It should be noted that the measurements were conducted in measurement series. One measurement series is characterised by one crevice diameter and one gap height. After a measurement series the setup is partly dismantled, the gap height is varied and/or a new substrate is mounted. This requires a drainage of the water and a re-filling of the test section prior to the start of the next measuring series. Even though shear rate, gap height and supersaturation of the liquid can be controlled or measured the entrapment of gas in the crevices is a random process which cannot be influenced. Large fluctuations occurring in the bubble volume measurements are expression of the sensitivity of bubble nucleation from micro-crevices in a fluid flow. Nevertheless, we found that the individual measurements at specific crevices in specific operation points show a very constant nucleation rate which varies over time only to a small extent. In this point diffusion-driven nucleation from micro-crevices in fluid flows equals diffusion-driven nucleation in quiescent liquids, e.g., in carbonated beverages.
☆ ☆ ☆ ☆ ☆ ☆ ☆
Tasks:
[a] According to the bubble nucleation text, what two things define a single measurement series?
[b] Which quantities does the bubble nucleation text say can be controlled or measured? List every one.
[c] Write the next few sentences of the bubble nucleation text, starting after its last sentence.
The records that come next were taken from a different source than the text.

[Layout element annotations]
☆ ☆ ☆ ☆ ☆ ☆ ☆
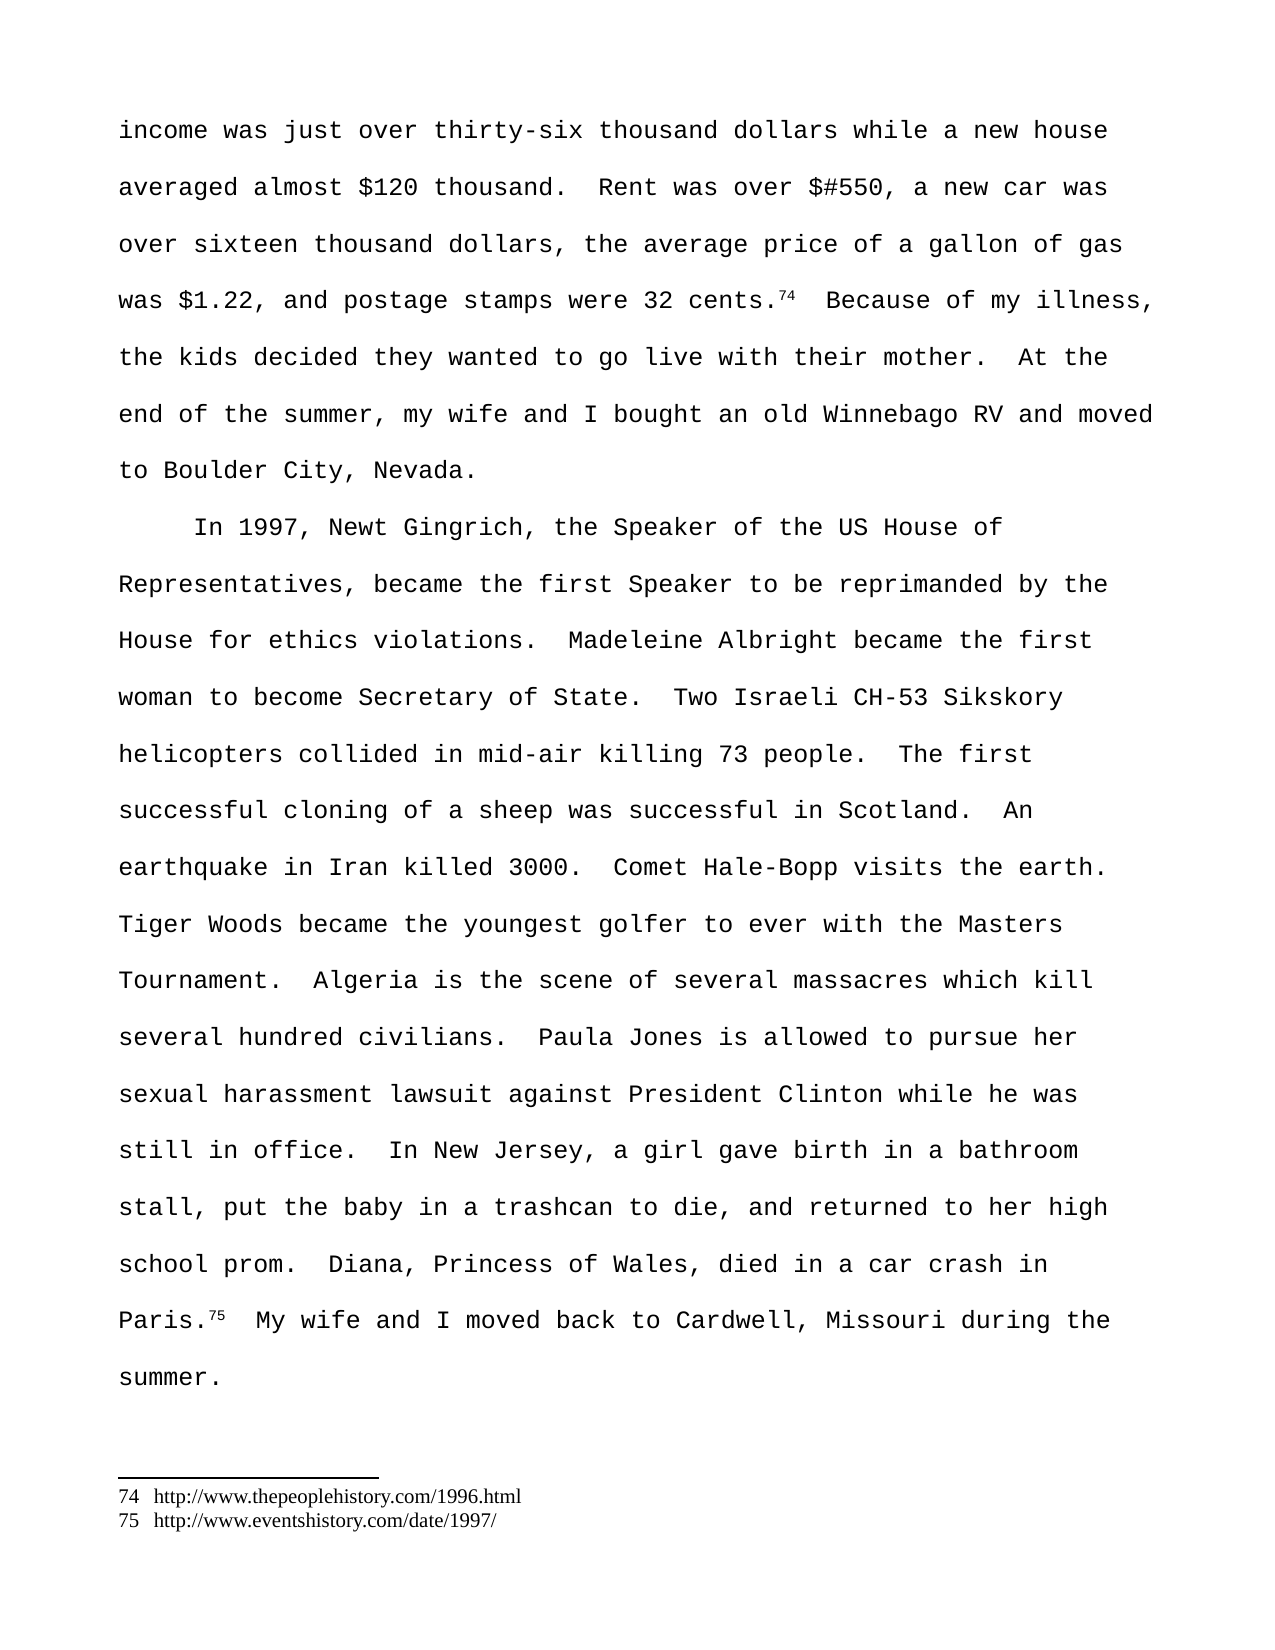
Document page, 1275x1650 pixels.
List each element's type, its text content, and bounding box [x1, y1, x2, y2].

text income was just over thirty-six thousand dollars while a new house averaged almost $120 thousand. Rent was over $#550, a new car was over sixteen thousand dollars, the average price of a gallon of gas was $1.22, and postage stamps were 32 cents. Because of my illness, the kids decided they wanted to go live with their mother. At the end of the summer, my wife and I bought an old Winnebago RV and moved to Boulder City, Nevada. [118, 118, 1157, 486]
text http://www.thepeoplehistory.com/1996.html [118, 1484, 1157, 1508]
text http://www.eventshistory.com/date/1997/ [118, 1508, 1157, 1532]
text In 1997, Newt Gingrich, the Speaker of the US House of Representatives, became the first Speaker to be reprimanded by the House for ethics violations. Madeleine Albright became the first woman to become Secretary of State. Two Israeli CH-53 Sikskory helicopters collided in mid-air killing 73 people. The first successful cloning of a sheep was successful in Scotland. An earthquake in Iran killed 3000. Comet Hale-Bopp visits the earth. Tiger Woods became the youngest golfer to ever with the Masters Tournament. Algeria is the scene of several massacres which kill several hundred civilians. Paula Jones is allowed to pursue her sexual harassment lawsuit against President Clinton while he was still in office. In New Jersey, a girl gave birth in a bathroom stall, put the baby in a trashcan to die, and returned to her high school prom. Diana, Princess of Wales, died in a car crash in Paris. My wife and I moved back to Cardwell, Missouri during the summer. [118, 515, 1157, 1393]
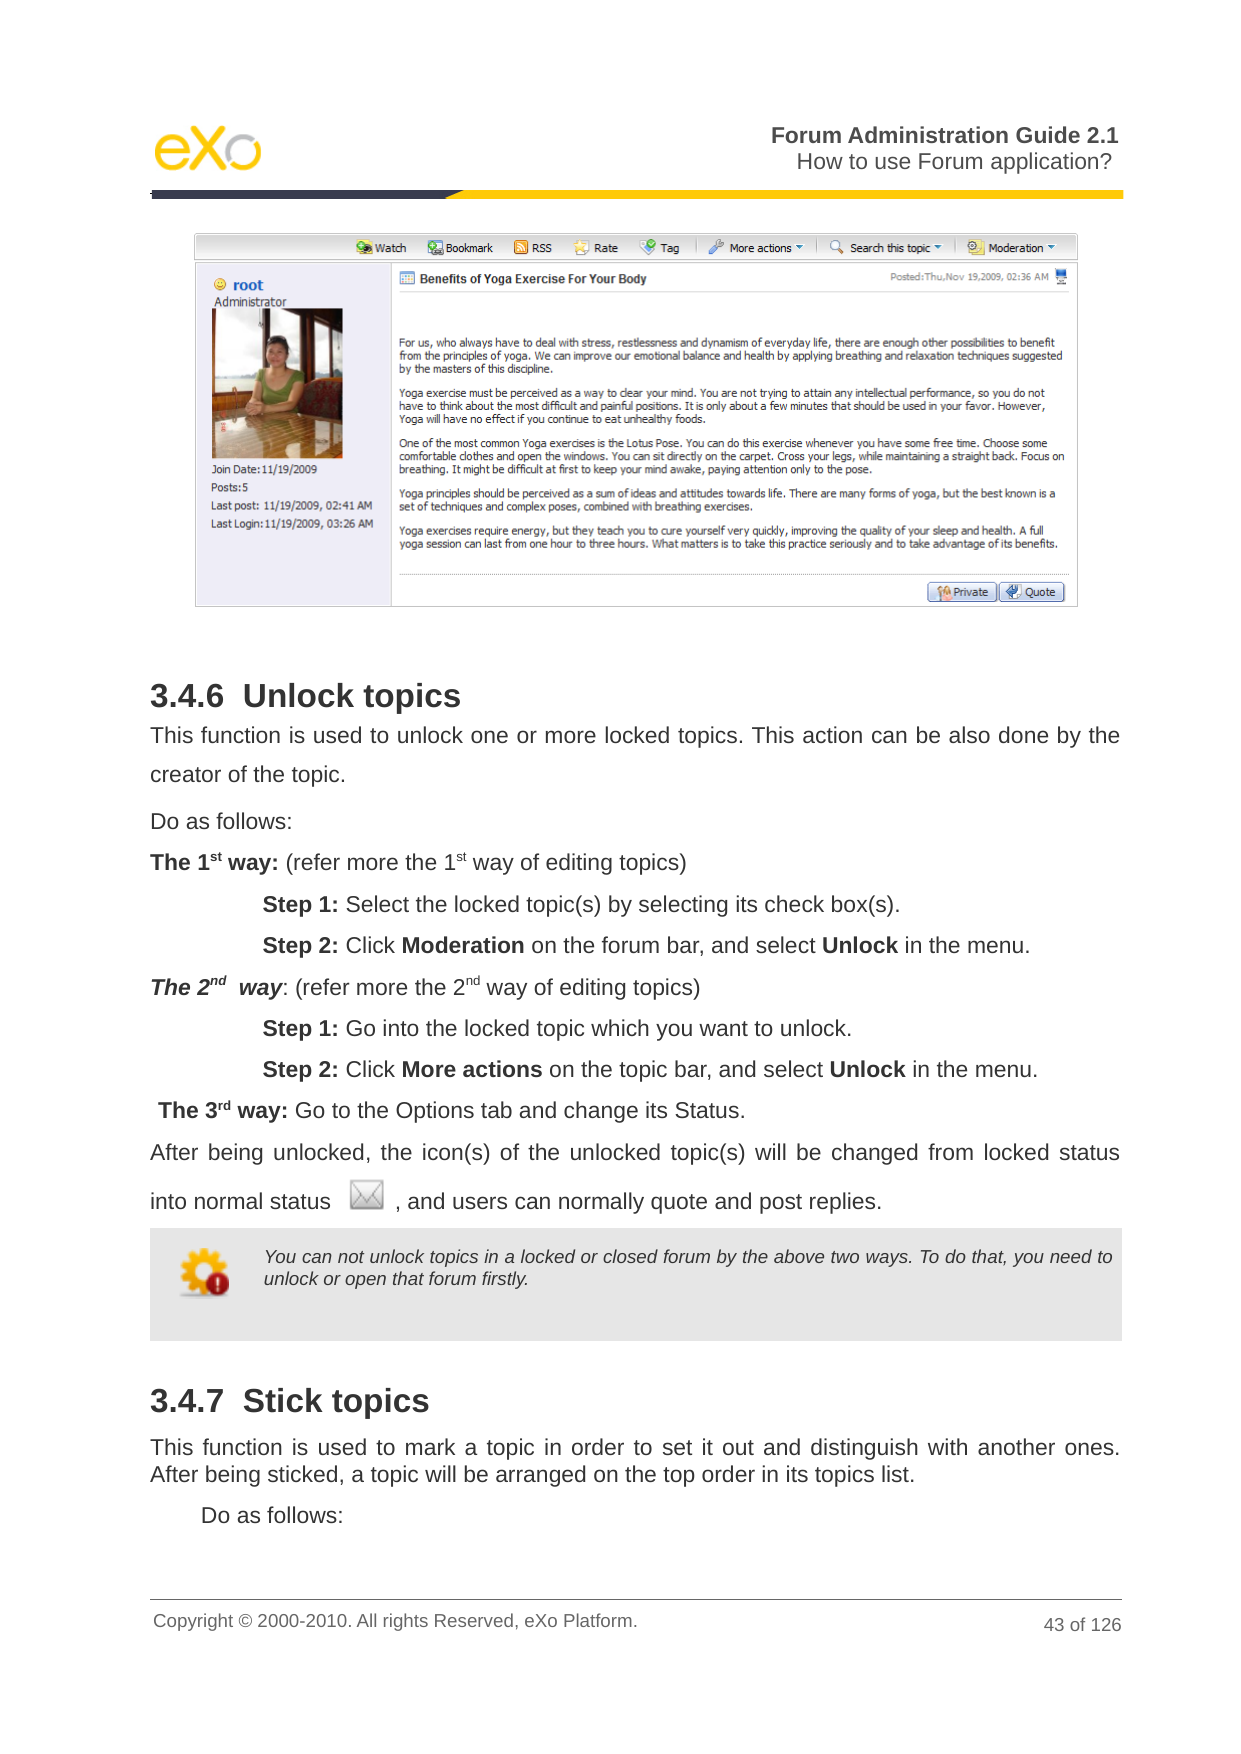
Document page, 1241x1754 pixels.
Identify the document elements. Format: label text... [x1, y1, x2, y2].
☆ ☆ ☆ ☆ ☆ ☆ ☆
Per-task outputs:
[a] One crevice diameter and one gap height.

[b]
- Shear rate
- Gap height
- Supersaturation of the liquid

[c]
3.1 Nucleation rate

Fig. 5

ac Reduced nucleation rate \(f/\zeta\) vs. shear rate at the wall for different crevice diameters \(d=25\), 50 and \({100}\,\upmu \hbox {m}\) and different gap heights, 1.8, 2.3, 3.3, and \({3.8}\hbox { mm}\) a \(d={25}\,\upmu \hbox {m}\) b \(d={50}\,\upmu \hbox {m}\) c \(d={100}\,\upmu \hbox {m}\)

Figure 5 shows measurements of the the nucleation rate (frequency of bubble production) and its dependence on the shear rate for the three crevice diameters \(d=25, 50, {\text {and }} {100}\,\upmu \hbox {m}\). In Groß et al. (2016) and Groß and Pelz (2017) it has been shown both theoretically and experimentally that the nucleation rate is proportional to the supersaturation \(\zeta\) of the liquid. We therefore, plot the reduced nucleation rate \(f/\zeta\) against the shear rate to improve clarity and significance. Different symbols in a graph mark different gap heights that have been evaluated. The measuring error of the frequency is estimated to be smaller than 15% of the measured values. For better clarity, error bars are not shown.

Figure 5a–c clearly show that the reduced nucleation rate increases with increasing shear rate. We find a non-linear dependence of the reduced nucleation rate on the shear rate of the form \(f/\zeta \propto \dot{\gamma }^\alpha\). It is not possible to identify an exponent \(\alpha\) that is generally valid for all three diameters. The graphs indicate that the exponent increases with increasing crevice diameter. We find the three relations \(f/\zeta \propto \dot{\gamma }^{0.98}\), \(f/\zeta \propto \dot{\gamma }^{1.64}\) and \(f/\zeta \propto \dot{\gamma }^{1.70}\).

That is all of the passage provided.